**** DATA PROVIDED
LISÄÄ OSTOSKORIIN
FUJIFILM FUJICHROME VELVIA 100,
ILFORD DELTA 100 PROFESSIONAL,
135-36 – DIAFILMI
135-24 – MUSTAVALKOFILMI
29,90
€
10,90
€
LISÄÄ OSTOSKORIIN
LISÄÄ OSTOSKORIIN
********
=== TASK DIRECTIONS ===
Print all of the lines above so that each one matches its original exactly.

=== SOLUTION FOR THIS EXERCISE ===
LISÄÄ OSTOSKORIIN
FUJIFILM FUJICHROME VELVIA 100,
ILFORD DELTA 100 PROFESSIONAL,
135-36 – DIAFILMI
135-24 – MUSTAVALKOFILMI
29,90
€
10,90
€
LISÄÄ OSTOSKORIIN
LISÄÄ OSTOSKORIIN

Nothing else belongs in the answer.